European Interest

Irish PM ‘surprised’ and ‘disappointed’

Flickr/International Transport Forum/CC BY-NC-ND 2.0

Ireland’s Prime Minister Leo Varadkar used two words to describe the result of the December 4 meeting between British and European Union negotiators on Brexit: surprised and disappointed.

The PM sounded clear on his position. He said Ireland could not go into a second phase of Brexit talks without “firm guarantees that there will not be a hard border in Ireland”.

According to Varadkar, the UK had agreed a text that met Irish concerns. But he then learned that the British government was not in a position to conclude “what was agreed”.

As reported by the BBC, the Taoiseach told a press conference in Dublin that earlier on December 4, he had been in touch with EU Commission President Jean-Claude Juncker and EU Council President Donald Tusk and confirmed to both Ireland’s agreement on the form of words about the Irish border.

Varadkar said he had subsequently spoken to Juncker and had been reassured that Ireland’s position was the EU’s position.

The BBC’s Laura Kuenssberg said the deal had been “sunk” by the DUP, which reacted angrily to reports of concessions on the Irish border issue.

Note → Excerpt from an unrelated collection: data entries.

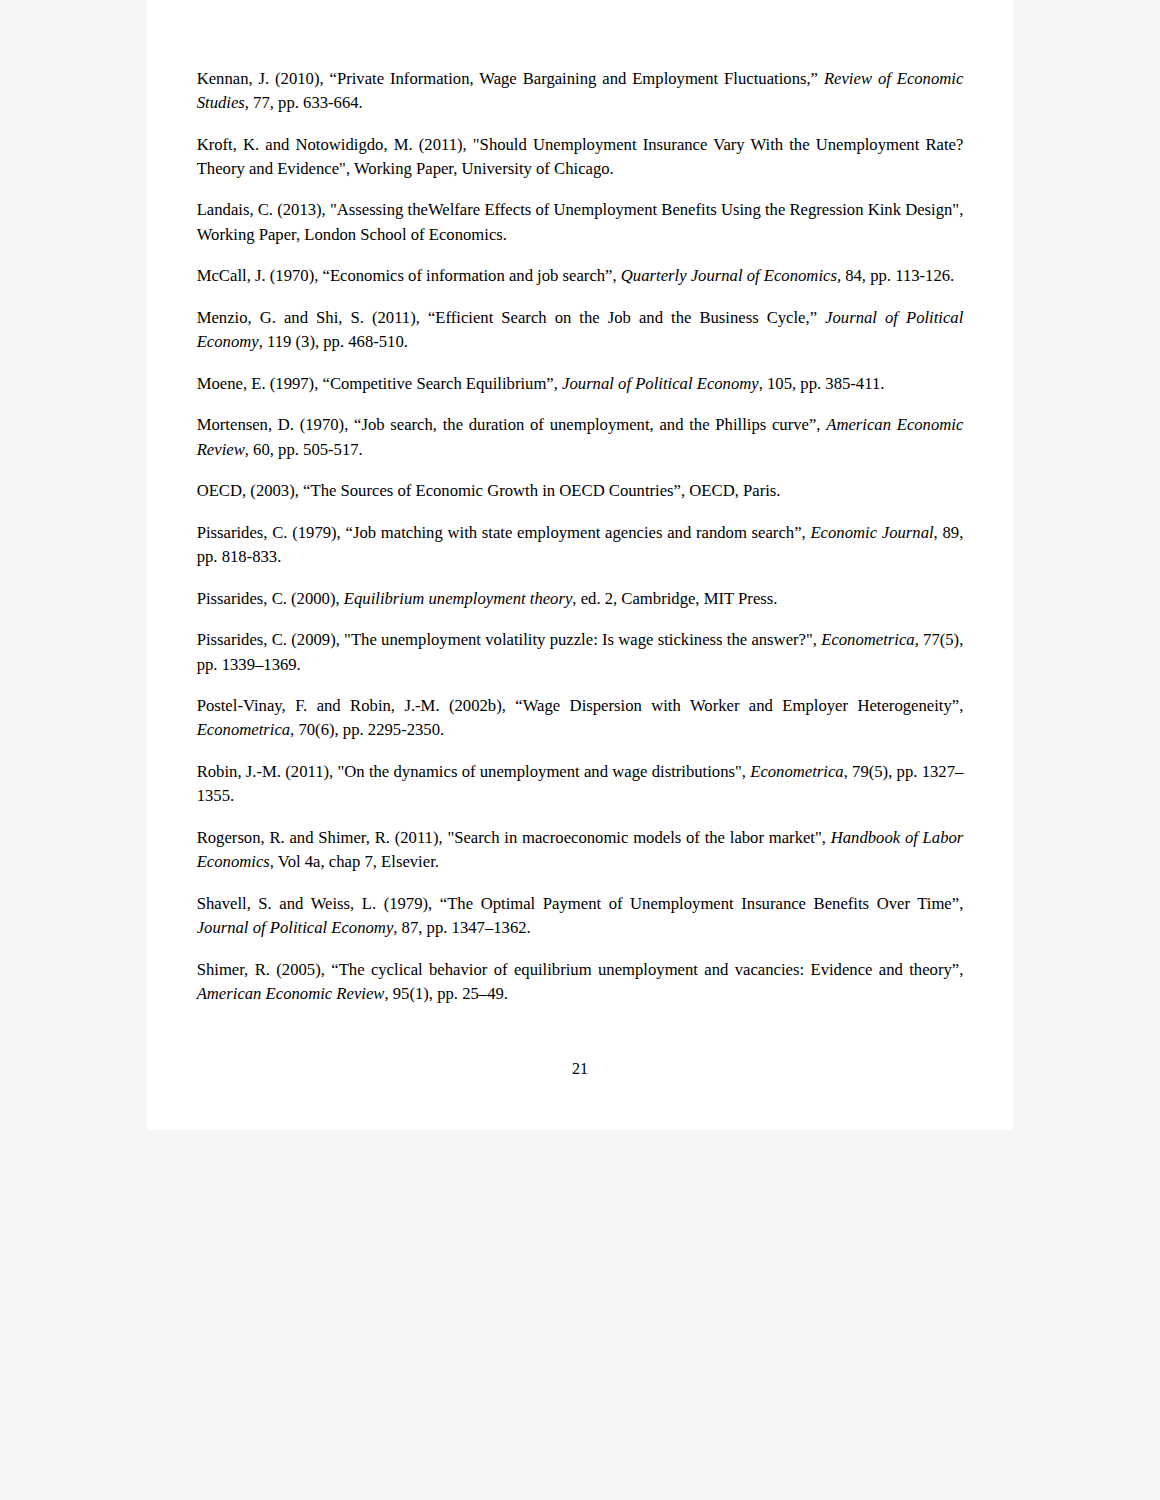Kennan, J. (2010), “Private Information, Wage Bargaining and Employment Fluctuations,” Review of Economic Studies, 77, pp. 633-664.
Kroft, K. and Notowidigdo, M. (2011), "Should Unemployment Insurance Vary With the Unemployment Rate? Theory and Evidence", Working Paper, University of Chicago.
Landais, C. (2013), "Assessing theWelfare Effects of Unemployment Benefits Using the Regression Kink Design", Working Paper, London School of Economics.
McCall, J. (1970), “Economics of information and job search”, Quarterly Journal of Economics, 84, pp. 113-126.
Menzio, G. and Shi, S. (2011), “Efficient Search on the Job and the Business Cycle,” Journal of Political Economy, 119 (3), pp. 468-510.
Moene, E. (1997), “Competitive Search Equilibrium”, Journal of Political Economy, 105, pp. 385-411.
Mortensen, D. (1970), “Job search, the duration of unemployment, and the Phillips curve”, American Economic Review, 60, pp. 505-517.
OECD, (2003), “The Sources of Economic Growth in OECD Countries”, OECD, Paris.
Pissarides, C. (1979), “Job matching with state employment agencies and random search”, Economic Journal, 89, pp. 818-833.
Pissarides, C. (2000), Equilibrium unemployment theory, ed. 2, Cambridge, MIT Press.
Pissarides, C. (2009), "The unemployment volatility puzzle: Is wage stickiness the answer?", Econometrica, 77(5), pp. 1339–1369.
Postel-Vinay, F. and Robin, J.-M. (2002b), “Wage Dispersion with Worker and Employer Heterogeneity”, Econometrica, 70(6), pp. 2295-2350.
Robin, J.-M. (2011), "On the dynamics of unemployment and wage distributions", Econometrica, 79(5), pp. 1327–1355.
Rogerson, R. and Shimer, R. (2011), "Search in macroeconomic models of the labor market", Handbook of Labor Economics, Vol 4a, chap 7, Elsevier.
Shavell, S. and Weiss, L. (1979), “The Optimal Payment of Unemployment Insurance Benefits Over Time”, Journal of Political Economy, 87, pp. 1347–1362.
Shimer, R. (2005), “The cyclical behavior of equilibrium unemployment and vacancies: Evidence and theory”, American Economic Review, 95(1), pp. 25–49.
21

May reportedly broke off from talks with Junker to speak to DUP leader Arlene Foster, who had said she would not accept any form of regulatory divergence that separates Northern Ireland from the rest of the UK.

According to the BBC, however, Downing Street sources insist it was not only the intervention by the DUP that meant a deal was not concluded.

In a separate report, Deutsche Welle (DW), Germany’s international broadcaster, noted that a deal preventing a “hard border” from splitting the island of Ireland had collapsed at the last minute.

The draft text on Ireland reportedly stated that the “UK will ensure continued regulatory alignment to the rules of the internal market and customs union which, now or in the future, support North-South cooperation and the protection of the Good Friday agreement”.

The text on Ireland is part of a paper entitled “The Joint Report from the European Commission and the United Kingdom Negotiators on Progress”.

Alongside the Irish border issue, Britain’s financial settlement and EU citizens’ rights are also under contention.